# Restore Ecosystems

This notebook outlines the general workflow for the data within the [Restore Ecosystems](oceancentral.org/track/restore-ecosystems) page of the Ocean Central website.

Unless otherwise noted, all polygonal calculations were done in the Mollweide Projection (ESRI:54009)

## Total Area Tags (0)

Data processing for this figure was done in QGIS. The following are relevant notes to the process.

1. For those polygons with incorrect geometries, the geometries were corrected with the `Fix Geometries` method.
2. Ecosystems were `dissolved` into a single shape to remove double counting due to overlaps.
3. Area was summed across all polygons

## Ecosystem Time Series (1)

Time series data is currently only available for the mangrove ecosystem.

Data can be found through [Global Mangrove Watch](https://zenodo.org/records/6894273/files/gmw_v3_country_statistics_ha.xlsx?download=1).

This particular chart was generated with the values at the bottom of the "Country Extent" tab.

![image.png](attachment:image.png)

## Ecosystem Restoration Rates (2)

Time series data is currently only available for the mangrove ecosystem.

Data can be found through [Global Mangrove Watch](https://zenodo.org/records/6894273/files/gmw_v3_country_statistics_ha.xlsx?download=1).

This particular chart was generated with the values at the bottom of the `Country Losses from 1996` and `Country Gains from 1996` tabs and calculating the per/year loss from 1996.

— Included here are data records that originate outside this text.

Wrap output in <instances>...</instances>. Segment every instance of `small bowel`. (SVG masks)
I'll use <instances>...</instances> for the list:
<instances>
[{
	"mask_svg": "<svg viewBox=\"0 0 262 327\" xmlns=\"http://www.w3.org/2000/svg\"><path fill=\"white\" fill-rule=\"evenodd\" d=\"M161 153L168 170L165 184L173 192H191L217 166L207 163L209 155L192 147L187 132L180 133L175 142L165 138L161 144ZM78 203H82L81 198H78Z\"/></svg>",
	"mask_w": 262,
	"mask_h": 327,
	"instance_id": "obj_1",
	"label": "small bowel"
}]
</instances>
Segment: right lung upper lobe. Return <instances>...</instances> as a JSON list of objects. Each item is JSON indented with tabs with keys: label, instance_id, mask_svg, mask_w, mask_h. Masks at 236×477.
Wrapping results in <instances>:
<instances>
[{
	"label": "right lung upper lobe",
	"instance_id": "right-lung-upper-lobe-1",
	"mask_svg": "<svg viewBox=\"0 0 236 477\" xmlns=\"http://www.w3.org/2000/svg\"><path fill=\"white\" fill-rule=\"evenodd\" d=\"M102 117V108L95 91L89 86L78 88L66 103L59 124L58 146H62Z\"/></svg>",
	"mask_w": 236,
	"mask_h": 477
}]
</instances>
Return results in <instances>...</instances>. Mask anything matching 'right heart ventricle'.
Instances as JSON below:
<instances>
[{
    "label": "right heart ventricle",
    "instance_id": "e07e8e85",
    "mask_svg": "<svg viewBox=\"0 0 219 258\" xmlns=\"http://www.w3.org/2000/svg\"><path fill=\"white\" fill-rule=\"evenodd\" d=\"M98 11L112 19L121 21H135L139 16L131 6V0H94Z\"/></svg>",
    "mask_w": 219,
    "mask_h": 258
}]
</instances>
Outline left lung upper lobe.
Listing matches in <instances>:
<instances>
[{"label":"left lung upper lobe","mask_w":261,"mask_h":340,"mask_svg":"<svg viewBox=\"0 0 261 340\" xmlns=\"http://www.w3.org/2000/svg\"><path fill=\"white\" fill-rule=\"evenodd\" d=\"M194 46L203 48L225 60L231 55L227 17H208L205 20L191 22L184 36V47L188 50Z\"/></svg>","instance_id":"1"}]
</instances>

![image.png](attachment:image.png)

## Ecosystem Coverage by Countries (3)

![image.png](attachment:image.png)

Ecosystem coverage by country was calculated generally by:

1. Intersecting the ecosystem polygons with the polygons of the EEZs
2. Intersecting the above intersection with the polygons of the Marine Protected Areas and OECMs.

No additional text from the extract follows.